Призыв к сопротивлению им виделся во всём. Фон Клук утверждал, что объявления бельгийского правительства, предупреждавшие народ против враждебных действий, фактически являлись «подстрекательством гражданского населения стрелять во врага». Людендорф обвинял бельгийское правительство в том, что оно «систематически организует гражданское население для ведения войны». Кронпринц прибегал к той же теории, но в отношении сопротивления, оказанного французами. Он жаловался, что «фанатики» в районе Лонгви стреляли в нас «предательски и вероломно» через окна и двери из охотничьих ружей, «специально для этого присланных из Парижа». Если бы во время своих поездок наследный отпрыск получше познакомился с французской деревней, где ружьё для охоты на зайцев по воскресеньям было такой же неотъемлемой частью домашних вещей, как и пара штанов, он бы сообразил, что для вооружения франтирёров незачем было высылать ружья из Парижа.

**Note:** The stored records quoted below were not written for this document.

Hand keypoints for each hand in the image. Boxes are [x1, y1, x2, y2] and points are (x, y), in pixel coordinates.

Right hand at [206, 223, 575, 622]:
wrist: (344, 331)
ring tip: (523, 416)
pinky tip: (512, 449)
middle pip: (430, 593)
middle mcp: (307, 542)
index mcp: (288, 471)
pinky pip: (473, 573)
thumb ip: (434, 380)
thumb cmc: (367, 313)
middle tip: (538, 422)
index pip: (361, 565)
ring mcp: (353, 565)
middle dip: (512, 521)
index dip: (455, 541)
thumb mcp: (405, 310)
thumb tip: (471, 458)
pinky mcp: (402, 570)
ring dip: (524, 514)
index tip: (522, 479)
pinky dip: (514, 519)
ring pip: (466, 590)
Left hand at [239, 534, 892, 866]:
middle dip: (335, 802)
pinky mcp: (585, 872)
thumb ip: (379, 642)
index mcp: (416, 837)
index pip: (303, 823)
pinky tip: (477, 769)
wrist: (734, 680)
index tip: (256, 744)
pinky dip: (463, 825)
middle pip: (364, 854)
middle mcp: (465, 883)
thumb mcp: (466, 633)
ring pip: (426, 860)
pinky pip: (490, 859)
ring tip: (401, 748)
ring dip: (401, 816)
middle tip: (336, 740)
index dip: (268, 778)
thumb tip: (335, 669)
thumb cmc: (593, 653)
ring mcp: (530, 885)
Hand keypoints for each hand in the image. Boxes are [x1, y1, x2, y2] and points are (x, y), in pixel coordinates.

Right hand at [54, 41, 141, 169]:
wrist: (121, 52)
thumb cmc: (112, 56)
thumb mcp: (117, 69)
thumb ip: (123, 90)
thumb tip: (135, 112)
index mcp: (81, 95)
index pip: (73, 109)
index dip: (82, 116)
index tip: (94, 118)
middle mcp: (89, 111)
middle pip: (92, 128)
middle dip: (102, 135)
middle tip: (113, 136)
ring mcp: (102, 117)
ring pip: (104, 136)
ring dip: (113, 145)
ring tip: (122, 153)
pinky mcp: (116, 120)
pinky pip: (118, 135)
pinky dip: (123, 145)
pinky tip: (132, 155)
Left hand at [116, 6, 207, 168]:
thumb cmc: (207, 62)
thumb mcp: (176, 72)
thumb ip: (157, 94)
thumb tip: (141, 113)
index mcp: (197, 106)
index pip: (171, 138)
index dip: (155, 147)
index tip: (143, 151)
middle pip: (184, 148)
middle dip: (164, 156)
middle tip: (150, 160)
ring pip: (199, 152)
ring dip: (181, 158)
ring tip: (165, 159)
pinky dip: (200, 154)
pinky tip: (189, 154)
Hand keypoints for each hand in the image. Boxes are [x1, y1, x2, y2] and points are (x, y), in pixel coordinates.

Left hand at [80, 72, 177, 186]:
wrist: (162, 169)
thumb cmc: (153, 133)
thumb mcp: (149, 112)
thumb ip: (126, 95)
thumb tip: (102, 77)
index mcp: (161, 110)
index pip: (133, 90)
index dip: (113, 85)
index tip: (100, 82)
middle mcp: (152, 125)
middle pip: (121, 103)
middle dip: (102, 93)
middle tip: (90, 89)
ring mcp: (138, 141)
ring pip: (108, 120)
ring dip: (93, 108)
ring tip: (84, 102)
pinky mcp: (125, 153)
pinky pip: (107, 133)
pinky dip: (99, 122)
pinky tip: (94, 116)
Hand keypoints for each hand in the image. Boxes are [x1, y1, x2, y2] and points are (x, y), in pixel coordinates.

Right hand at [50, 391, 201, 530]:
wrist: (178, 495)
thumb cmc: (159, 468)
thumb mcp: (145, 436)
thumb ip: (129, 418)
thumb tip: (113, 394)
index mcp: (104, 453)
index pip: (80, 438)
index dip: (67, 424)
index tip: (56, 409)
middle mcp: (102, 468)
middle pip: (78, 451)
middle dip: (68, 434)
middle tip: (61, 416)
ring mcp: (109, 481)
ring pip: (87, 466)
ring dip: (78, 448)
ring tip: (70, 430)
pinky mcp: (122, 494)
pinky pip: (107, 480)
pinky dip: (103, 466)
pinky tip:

Германские сообщения о пребывании войск на вражеской территории полны истерических воплей о партизанской войне. Людендорф назвал её «отвратительной». Он, чьё имя вскоре стало синонимом обмана, насилия и хитрости, шёл на войну, как он говорил, с «благородными и гуманными концепциями её ведения», но методы франтирёров «лично в нём вызвали горькие разочарования». Капитана Блоэма преследовала «ужасная мысль», что он может быть ранен или убит выстрелом из оружия в руках гражданского лица, хотя ещё две недели назад он сам был таким же. Во время изнурительного марша, когда за день было пройдено двадцать восемь миль, сообщает он, никто из солдат не отстал, поскольку «мысль попасть в руки валлонов была страшнее, чем стёртые ноги» – вот ещё один аспект огромных мучений марша на Париж.
Ужас немцев перед страшными франтирёрами был порождён тем, что гражданское сопротивление было по своей сути стихийным. Если есть выбор между несправедливостью и беспорядком, писал Гёте, немец выберет несправедливость. Воспитанный в государстве, где отношение подданного к правителю не имеет никакой иной основы, кроме подчинения, он не в состоянии понять государства, организованного на другой основе, а попав в такую страну, испытывает огромное неудобство. Чувствуя себя в своей тарелке только в присутствии власти, он рассматривает гражданского снайпера как нечто особенно зловещее. С точки зрения Запада, франтирёр – герой, для немца же он – еретик, угрожающий существованию государства. В Суассоне стоит памятник из бронзы и мрамора, посвящённый трём учителям, в 1870 году поднявшим на восстание против пруссаков студентов и местных жителей. Глядя на него с изумлением, германский офицер сказал американскому журналисту в 1914 году: «Уж эти французы! Ставят памятник, чтобы прославлять франтирёров. В Германии никому не разрешат сделать что-либо подобное. Да и вряд ли кому это в голову придёт».
Чтобы соответствующим образом настроить германских солдат, все немецкие газеты с первой же недели, как вспоминает капитан Блоэм, пестрели сообщениями о творящихся бельгийцами «ужасных жестокостях… о вооружённых священниках во главе банд гражданских лиц, совершавших лютые зверства… о предательских засадах, в которые попадали патрули, о часовых, найденных с выколотыми глазами и отрезанными языками». Подобные «ужасные слухи» уже 11 августа достигли Берлина и попали на страницы дневника княгини Блюхер. Германский офицер, у которого она хотела удостовериться в их правдивости, сообщил, что в ахенском госпитале как раз находятся тридцать офицеров, которым выкололи глаза бельгийские женщины и дети.
Страхи, подогретые подобными рассказами, легко давали германскому солдату при одном только крике «Снайперы!» повод к погромам, убийствам и поджогам, тем более если их к этому поощряли офицеры.
Двадцать пятого августа начался поджог Лувена. Средневековый город, лежащий на дороге из Льежа в Брюссель, был известен своим университетом и не имеющей себе равных библиотекой, основанными в 1426 году, когда Берлин был ещё горсткой деревянных домишек. Размещённая в зале XIV века, называемом «Залом швейников», библиотека насчитывала 230 тысяч томов, в её собрании хранилась уникальная коллекция из 750 средневековых манускриптов и свыше тысячи инкунабул. Фасад городской ратуши, называемый «жемчужиной готического искусства», представлял собой каменный гобелен с высеченными рыцарями, святыми и дамами, роскошный уже сам по себе. Алтарь церкви Святого Петра украшали панели работы Дирика Бута и других фламандских мастеров. Сожжение и разграбление Лувена сопровождалось неизбежным расстрелом жителей и продолжалось шесть дней, оборвавшись так же неожиданно, как и началось.